The Obama campaign is using the issue to portray the presumptive GOP nominee as out of touch with the concerns of voters struggling with the economy and to raise questions over Romney’s own economic policies.  

Numerous Democrats on Sunday questioned if Romney had received favorable tax treatment through his foreign financial transactions and called on him to address the issue by releasing additional tax records.

Romney has released a 2010 tax return and his estimated taxes for 2011.

“Mitt Romney's father was the pioneer for releasing a series of tax returns, and the best way to figure out if he is complying with American tax law is to have him release more of the tax returns,” top Obama campaign adviser Robert Gibbs said Sunday on CNN. “This is a guy whose slogan is ‘Believe in America,’ and it should be ‘Business in Bermuda' ... that is what he is all about.”

Romney’s father, George Romney, released 12 years of returns when he ran for the presidency in 1968.

Democratic National Committee Chairwoman Rep. Debbie Wasserman Schultz (Fla.) said voters had a right to expect more financial disclosures from Romney.

“Americans need to ask themselves, why does an American businessman need a Swiss bank account and secretive investments like that?” she said.

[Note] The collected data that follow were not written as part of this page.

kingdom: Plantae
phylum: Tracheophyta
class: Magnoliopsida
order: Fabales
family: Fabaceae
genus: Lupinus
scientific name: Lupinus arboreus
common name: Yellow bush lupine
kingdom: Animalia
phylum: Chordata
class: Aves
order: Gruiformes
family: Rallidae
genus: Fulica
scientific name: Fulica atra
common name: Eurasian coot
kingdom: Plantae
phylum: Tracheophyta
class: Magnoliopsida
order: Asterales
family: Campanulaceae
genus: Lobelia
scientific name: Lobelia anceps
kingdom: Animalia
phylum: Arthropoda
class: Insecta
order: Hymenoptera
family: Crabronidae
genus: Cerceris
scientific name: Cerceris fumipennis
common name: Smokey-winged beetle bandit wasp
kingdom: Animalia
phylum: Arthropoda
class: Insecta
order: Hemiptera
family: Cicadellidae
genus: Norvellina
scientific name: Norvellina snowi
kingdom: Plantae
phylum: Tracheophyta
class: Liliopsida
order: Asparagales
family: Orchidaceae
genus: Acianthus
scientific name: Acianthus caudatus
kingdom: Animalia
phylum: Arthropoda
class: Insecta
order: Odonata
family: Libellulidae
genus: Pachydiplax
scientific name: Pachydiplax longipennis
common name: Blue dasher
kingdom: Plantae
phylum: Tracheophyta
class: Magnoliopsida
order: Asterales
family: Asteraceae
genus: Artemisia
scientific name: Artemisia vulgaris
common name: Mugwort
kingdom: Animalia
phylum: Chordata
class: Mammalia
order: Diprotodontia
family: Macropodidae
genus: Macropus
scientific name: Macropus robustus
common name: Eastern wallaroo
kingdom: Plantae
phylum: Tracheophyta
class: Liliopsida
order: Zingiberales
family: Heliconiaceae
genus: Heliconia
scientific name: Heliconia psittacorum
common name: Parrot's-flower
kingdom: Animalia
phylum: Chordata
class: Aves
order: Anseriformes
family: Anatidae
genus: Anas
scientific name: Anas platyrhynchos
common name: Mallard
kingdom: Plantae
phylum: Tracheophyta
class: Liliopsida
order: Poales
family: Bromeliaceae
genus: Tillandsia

Romney’s campaign has denied the GOP candidate used foreign transactions to lower his tax bill and accused Democrats of trying to divert voters' attention from the economy. Last week, a disappointing jobs report showed that the unemployment rate had not budged from 8.2 percent.

“He hasn’t paid a penny less in taxes by virtue of where these funds are domiciled. His liability is exactly the same as if he held the fund investments directly in the U.S.,” said Romney campaign spokesman Kevin Madden. “Some investments in some foreign countries can be tax havens. But Mitt Romney does not hold any such investments.”